*Work instructions*
Lines with the string "instrumentation" must each be copied from the listing.

*Supplied records*
════
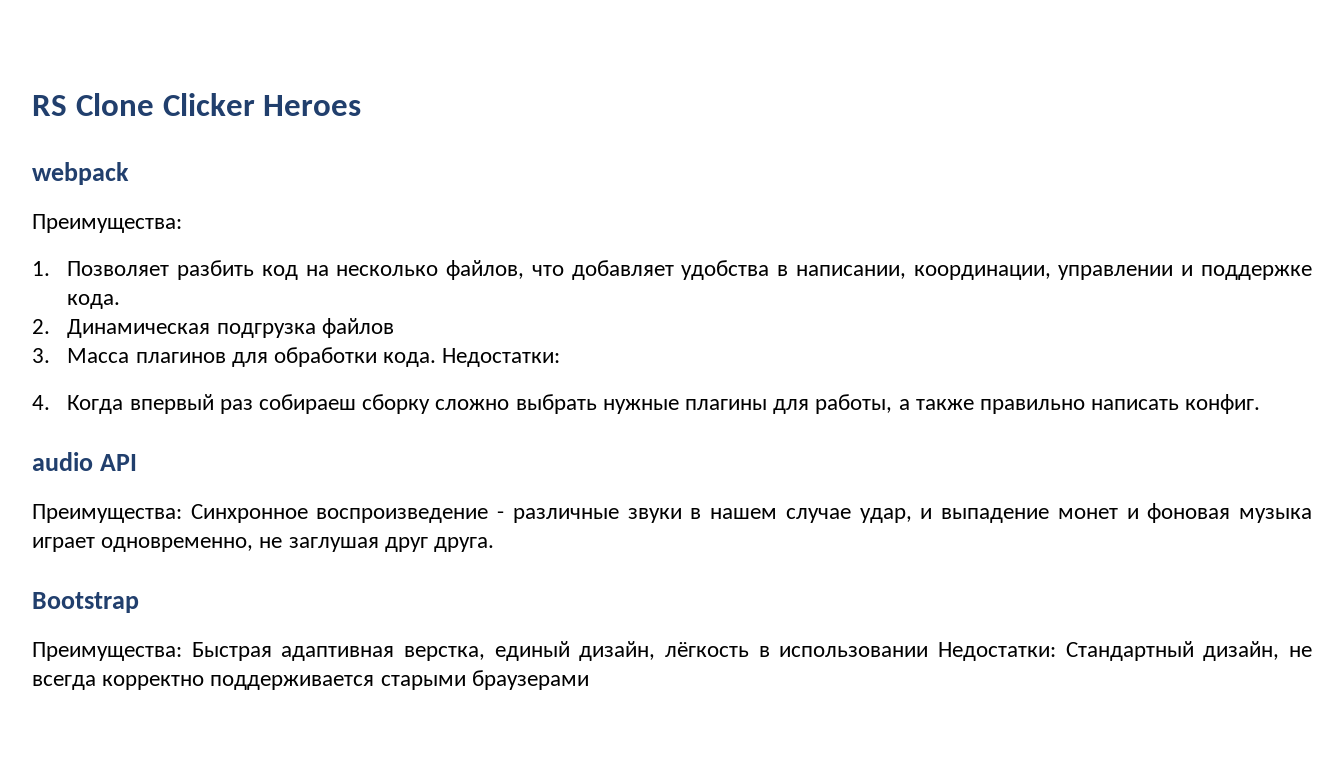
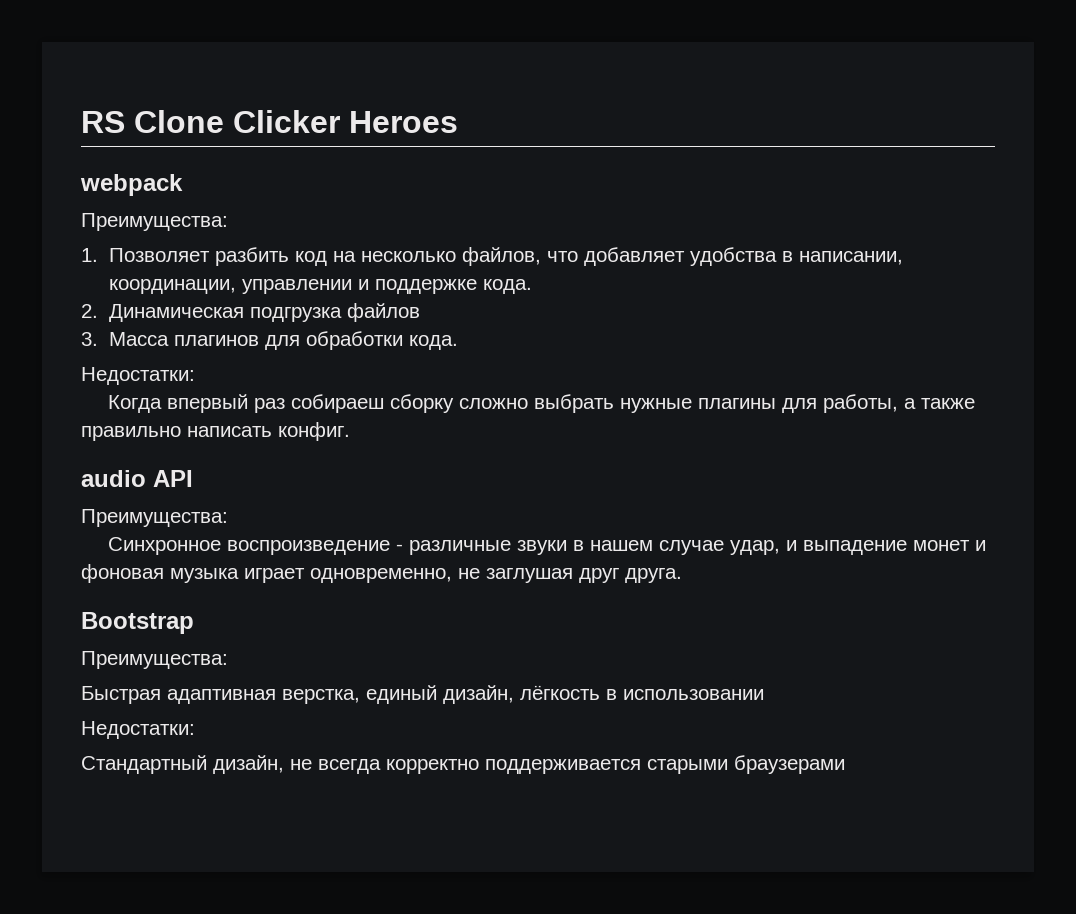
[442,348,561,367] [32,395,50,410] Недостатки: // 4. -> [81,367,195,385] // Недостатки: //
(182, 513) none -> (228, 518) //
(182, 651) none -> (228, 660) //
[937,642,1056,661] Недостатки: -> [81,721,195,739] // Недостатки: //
════
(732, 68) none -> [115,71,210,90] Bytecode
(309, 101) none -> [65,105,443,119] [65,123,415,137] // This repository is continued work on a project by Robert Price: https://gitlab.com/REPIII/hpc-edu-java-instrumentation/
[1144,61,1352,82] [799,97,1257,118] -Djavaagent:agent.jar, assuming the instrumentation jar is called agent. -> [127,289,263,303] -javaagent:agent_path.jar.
════
*Exercise answer*
(309, 101) none -> [65,105,443,119] [65,123,415,137] // This repository is continued work on a project by Robert Price: https://gitlab.com/REPIII/hpc-edu-java-instrumentation/
[1144,61,1352,82] [799,97,1257,118] -Djavaagent:agent.jar, assuming the instrumentation jar is called agent. -> [127,289,263,303] -javaagent:agent_path.jar.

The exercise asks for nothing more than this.